In this work we extend linear CorEx to work with temporal data. The main method -- T-CorEx -- takes multivariate time series, divided into time periods and models the data of each time period with an instance of linear CorEx, such that the models vary smoothly over time. The method can be used for estimating covariance matrix of observed variables at each time period, clustering of time series, change point detection, and extracting useful information. All these analyses can be done in less than an hour even when the data is truly high-dimensional (like an fMRI instance with 10^5 variables and 20 time periods).

mixhop architecture
Sami Abu-El-Haija, Bryan Perozzi, Amol Kapoor, Hrayr Harutyunyan, Nazanin Alipourfard, Kristina Lerman, Greg Ver Steeg, Aram Galstyan
Mixhop: Higher-order graph convolution architectures via sparsified neighborhood mixing
ICML'19 [arXiv, code, bibTeX]

This paper proposes a new graph convolutional network (GCN), called MixHop, that in contrast to the vanilla GCN is able to learn a general class of neighborhood mixing relationships. MixHop requires no additional memory or computational complexity. Additionally, the paper proposes sparsity regularization that allows us to visualize how the network prioritizes neighborhood information across different graph datasets.

mimic benchmarking
Hrayr Harutyunyan, Hrant Khachatrian, David Kale, Greg Ver Steeg, Aram Galstyan
Multitask learning and benchmarking with clinical time series data
Nature, Scientific data 6 (1), 96 [arXiv, code, bibTeX]

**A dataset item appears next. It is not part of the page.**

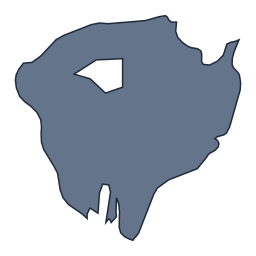 the border of Pampanga
{"feature_id": "PHL-2558", "entity_name": "Pampanga", "entity_type": "Province", "adm_level": 1, "iso_a3": "PHL", "parent_name": "Philippines", "parent_adm1": "", "projection": "natural_earth1", "projection_center": [120.674, 15.026], "detail": "fine", "context": "isolated", "style": "filled", "palette": "slate", "viewbox_px": 256, "rotation_deg": 0, "n_neighbors": 0, "source": "natural_earth", "source_scale": "10m", "svg_char_len": 1355}
<svg xmlns="http://www.w3.org/2000/svg" viewBox="0 0 256 256"><path d="M133.0,240.3L129.9,239.3L124.6,236.7L120.7,232.8L119.2,227.3L119.5,211.7L118.8,204.1L116.5,197.7L116.0,212.4L116.5,216.3L115.4,217.9L111.2,222.5L109.8,219.4L108.6,219.1L105.9,222.5L110.5,192.2L108.8,185.0L102.7,184.1L99.5,192.9L98.0,213.2L90.0,208.1L87.1,214.0L87.1,218.5L82.5,214.2L68.7,204.7L63.1,197.9L60.2,189.9L57.6,173.2L54.1,166.5L43.7,149.4L41.5,142.3L41.1,134.2L41.5,126.9L40.8,119.9L37.0,112.5L30.8,106.2L24.8,101.8L19.8,96.6L16.4,88.0L15.4,80.4L16.2,74.6L18.9,69.2L23.4,63.2L32.0,62.4L40.9,55.9L56.2,39.6L63.9,35.3L91.3,24.6L99.8,23.0L108.1,23.7L145.2,20.6L159.1,16.7L165.5,15.7L167.2,17.0L168.8,19.9L171.6,22.2L176.5,22.1L175.7,31.3L177.8,37.5L182.0,42.1L187.5,46.1L190.8,47.6L197.6,48.7L200.9,51.0L201.7,53.8L201.6,61.6L203.3,64.4L209.7,65.0L217.2,61.3L223.3,55.2L226.9,44.1L230.6,42.3L235.2,41.4L239.0,39.8L234.1,51.7L232.3,58.3L232.1,64.4L233.5,67.8L238.0,72.6L239.4,75.0L240.6,82.5L240.2,89.9L229.6,127.0L226.4,133.1L223.9,134.9L217.5,136.6L214.8,138.8L215.8,139.2L217.7,140.8L218.9,143.5L218.2,146.9L215.3,150.1L208.7,154.0L206.4,157.5L197.3,168.7L168.7,179.8L157.3,188.1L153.8,194.2L138.6,233.1L136.5,235.9L134.1,238.5L133.0,240.3ZM105.4,93.1L122.6,87.2L122.6,58.7L96.3,59.9L74.1,74.1L90.3,78.9L105.4,93.1Z" fill="#64748b" stroke="#1e293b" stroke-width="1.5"/></svg>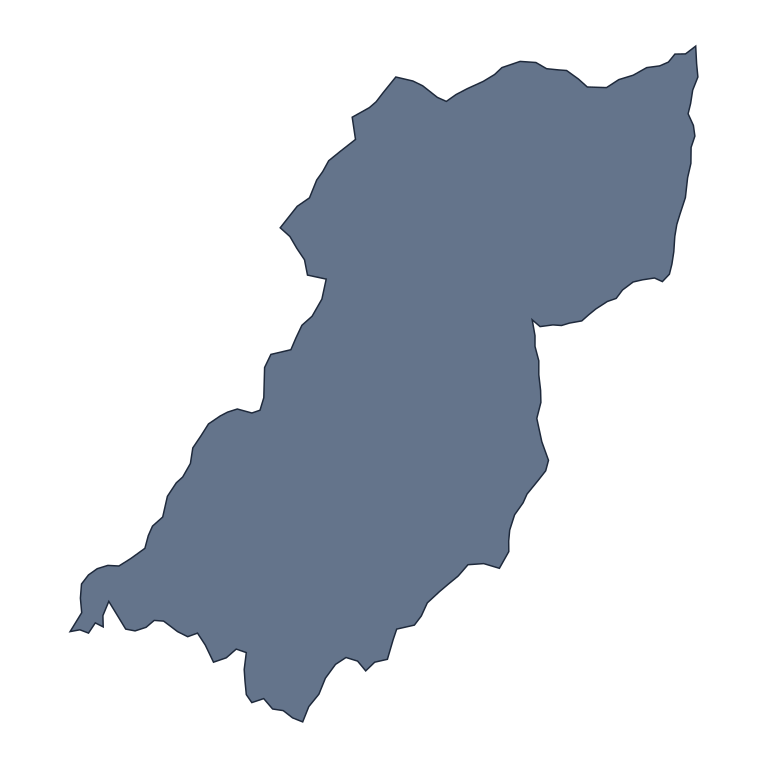 Meridiano, São Paulo, Brazil
{"feature_id": "56859067B90644311999946", "entity_name": "Meridiano", "entity_type": "district", "adm_level": 2, "iso_a3": "BRA", "parent_name": "Brazil", "parent_adm1": "São Paulo", "projection": "equal_earth", "projection_center": [-50.192, -20.403], "detail": "fine", "context": "isolated", "style": "filled", "palette": "slate", "viewbox_px": 768, "rotation_deg": 0, "n_neighbors": 0, "source": "geoboundaries", "source_scale": "gbopen_adm2", "svg_char_len": 2205}
<svg xmlns="http://www.w3.org/2000/svg" viewBox="0 0 768 768"><path d="M70.1,631.6L79.9,629.8L88.5,633.1L95.3,622.9L103.2,626.9L102.9,615.6L108.8,601.4L117.3,615.3L125.7,629.1L135.1,630.9L146.1,627.3L154.2,620.4L163.6,621.1L170.7,626.4L177.5,631.6L187.7,636.7L197.5,633.1L205.3,645.1L213.5,662.2L226.3,657.8L236.2,649.1L246.3,652.6L244.2,669.5L245.0,681.1L246.3,694.6L251.8,702.6L263.7,698.6L272.6,709.0L283.2,710.6L292.6,717.9L302.7,721.9L308.8,706.6L318.9,694.2L325.4,678.2L335.5,664.4L346.0,657.5L357.6,661.1L365.7,670.9L374.7,662.2L387.4,659.3L393.2,639.5L396.7,629.1L414.4,625.1L421.3,616.0L427.3,602.9L439.5,591.6L448.1,584.3L458.2,576.0L468.0,564.7L483.7,563.6L499.4,568.3L508.8,551.6L508.7,541.0L509.7,530.1L514.6,514.8L523.1,502.8L527.0,494.1L538.0,480.6L545.7,470.8L548.5,460.3L541.8,441.7L536.8,418.4L540.9,402.4L540.6,390.4L538.8,374.8L538.8,360.8L535.0,346.4L535.0,335.7L532.2,319.8L540.1,326.6L552.9,324.9L561.5,325.5L569.4,323.1L581.8,320.9L588.9,314.6L595.9,308.9L607.3,301.5L616.2,298.4L622.5,290.0L633.1,282.0L642.6,279.8L654.5,278.0L662.4,281.6L669.4,274.2L671.9,264.2L673.8,251.8L674.8,236.5L676.8,224.5L679.8,214.7L685.4,197.6L687.6,177.8L690.9,163.4L691.1,147.4L694.9,136.1L693.4,125.4L688.1,113.8L690.6,103.6L692.7,90.1L697.9,77.0L696.6,63.6L695.7,46.1L685.5,53.9L674.9,54.1L668.4,62.1L659.6,65.9L646.7,67.6L633.2,75.2L618.8,79.6L606.5,87.6L587.3,87.0L578.4,79.0L566.6,70.5L558.5,69.9L546.6,68.7L535.9,62.5L520.1,61.4L501.9,67.6L494.6,74.5L483.2,81.4L467.2,88.7L456.1,94.5L446.3,101.4L437.4,97.4L422.7,85.8L412.9,81.0L395.8,77.0L383.1,92.7L376.1,101.8L369.4,107.6L352.2,117.2L355.5,139.4L340.2,151.4L328.7,160.7L322.7,171.6L316.7,180.0L309.5,197.8L297.2,206.3L280.2,227.8L289.9,236.5L296.9,248.5L304.5,259.8L307.5,275.1L326.2,279.1L321.9,299.1L312.1,316.2L301.9,325.3L295.9,338.0L290.9,349.7L270.9,354.4L264.6,367.5L263.8,397.7L260.0,410.2L251.9,413.0L237.3,409.0L227.6,412.1L220.3,415.9L208.5,423.9L200.9,435.9L192.8,447.9L190.4,463.5L182.7,477.0L176.3,482.8L167.4,496.3L162.7,517.0L152.5,526.1L148.3,535.6L144.9,548.3L130.8,558.5L118.9,566.0L107.8,565.4L97.2,568.7L88.5,574.9L81.5,584.0L80.4,598.2L81.7,612.7L70.1,631.6Z" fill="#64748b" stroke="#1e293b" stroke-width="1.5"/></svg>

The progress in machine learning for healthcare research has been difficult to measure because of the absence of publicly available benchmark data sets. To address this problem, we propose four clinical prediction benchmarks using data derived from the publicly available MIMIC-III database. These tasks cover a range of clinical problems including modeling risk of mortality, forecasting length of stay, detecting physiologic decline, and phenotype classification. We propose strong linear and neural baselines for all four tasks and evaluate the effect of deep supervision, multitask training and data-specific architectural modifications on the performance of neural models.

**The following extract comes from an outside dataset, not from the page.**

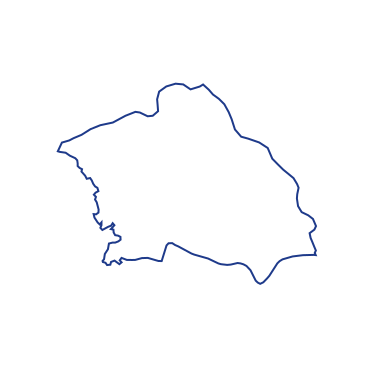 outline of Yonsa, Hamgyŏng-bukto, North Korea, rotated 295°
{"feature_id": "82179303B76324542059269", "entity_name": "Yonsa", "entity_type": "district", "adm_level": 2, "iso_a3": "PRK", "parent_name": "North Korea", "parent_adm1": "Hamgyŏng-bukto", "projection": "orthographic", "projection_center": [129.014, 41.829], "detail": "fine", "context": "isolated", "style": "outline", "palette": "blue", "viewbox_px": 384, "rotation_deg": 295, "n_neighbors": 0, "source": "geoboundaries", "source_scale": "gbopen_adm2", "svg_char_len": 2012}
<svg xmlns="http://www.w3.org/2000/svg" viewBox="0 0 384 384"><g transform="rotate(295 192 192)"><path d="M294.1,156.6L290.9,154.5L284.4,147.3L285.8,138.6L283.2,131.3L276.8,124.1L269.1,119.8L261.3,121.2L256.1,124.2L250.9,127.1L244.5,124.2L241.9,119.8L242.0,111.1L240.7,106.8L233.0,99.5L221.5,90.9L213.8,80.7L206.1,73.5L197.1,67.7L190.7,61.9L186.9,59.0L181.8,53.2L177.9,53.2L172.2,53.2L172.5,55.3L174.2,60.9L173.3,66.0L173.3,71.9L172.2,74.6L169.6,76.3L167.2,77.4L166.3,80.0L166.2,82.7L163.8,83.2L161.6,88.3L159.5,91.0L161.6,93.8L160.1,96.3L157.7,99.0L156.1,101.8L155.8,104.5L153.2,106.8L150.7,104.9L148.1,104.2L147.0,107.0L144.2,107.3L142.4,110.0L136.6,114.8L133.8,115.9L131.2,114.5L130.4,112.2L127.6,114.4L124.5,119.4L123.6,122.1L126.2,122.8L123.6,124.0L120.8,124.1L119.7,126.8L125.0,130.7L127.3,132.9L130.2,133.3L129.1,135.7L124.1,134.2L124.7,136.7L122.2,138.1L120.4,140.6L121.2,143.4L121.1,146.1L118.6,147.4L116.1,146.1L113.7,143.8L112.5,141.3L110.2,138.5L104.6,140.0L99.0,139.2L93.9,140.7L91.7,140.1L90.9,140.8L91.0,141.4L91.3,143.5L89.9,145.9L91.6,148.7L94.4,148.2L97.1,150.8L95.9,156.7L98.5,157.9L99.5,155.4L102.5,156.0L102.9,161.6L105.1,166.5L106.5,169.3L110.9,174.5L113.6,179.8L115.3,190.8L116.6,193.7L132.8,191.5L135.6,192.4L137.3,195.7L136.8,199.1L136.9,202.5L136.0,217.5L136.2,220.4L138.5,234.7L138.4,246.1L138.8,248.7L140.8,254.7L142.6,257.8L146.9,263.3L147.8,266.2L148.2,269.2L148.0,272.6L145.8,278.1L138.6,287.2L137.7,289.9L137.6,292.6L140.3,294.8L145.5,296.6L148.7,297.5L163.4,299.5L166.3,300.6L169.2,302.5L176.1,310.4L181.6,319.2L186.5,329.0L187.1,330.8L188.7,329.0L191.3,329.0L193.9,326.1L197.9,321.8L200.5,318.9L204.4,316.0L209.6,318.8L213.5,318.8L218.7,313.0L220.0,307.2L220.1,299.9L224.0,294.1L230.5,289.8L234.5,288.3L240.9,286.8L243.6,283.9L247.5,278.1L250.8,265.2L253.4,257.9L256.1,250.7L263.9,242.0L265.3,231.9L264.1,220.4L262.9,213.2L266.8,204.5L274.7,197.2L279.9,191.5L285.2,184.2L287.8,177.0L289.2,169.8L291.8,164.0L294.1,156.6Z" fill="none" stroke="#1e3a8a" stroke-width="2"/></g></svg>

disentangling via synergy minimization
Greg Ver Steeg, Rob Brekelmans, Hrayr Harutyunyan, Aram Galstyan
Disentangled representations via synergy minimization
Allerton'17 [arXiv, bibTeX]

If the factors comprising a representation allow us to make accurate predictions about our system, but obscuring any subset of the factors destroys our ability to make predictions, we say that the representation exhibits informational synergy. We argue that synergy is an undesirable feature in learned representations and that explicitly minimizing synergy can help disentangle the true factors of variation underlying data. We explore different ways of quantifying synergy, deriving new closed-form expressions in some cases, and then show how to modify learning to produce representations that are minimally synergistic. We introduce a benchmark task to disentangle separate characters from images of words. We demonstrate that Minimally Synergistic (MinSyn) representations correctly disentangle characters while methods relying on statistical independence fail.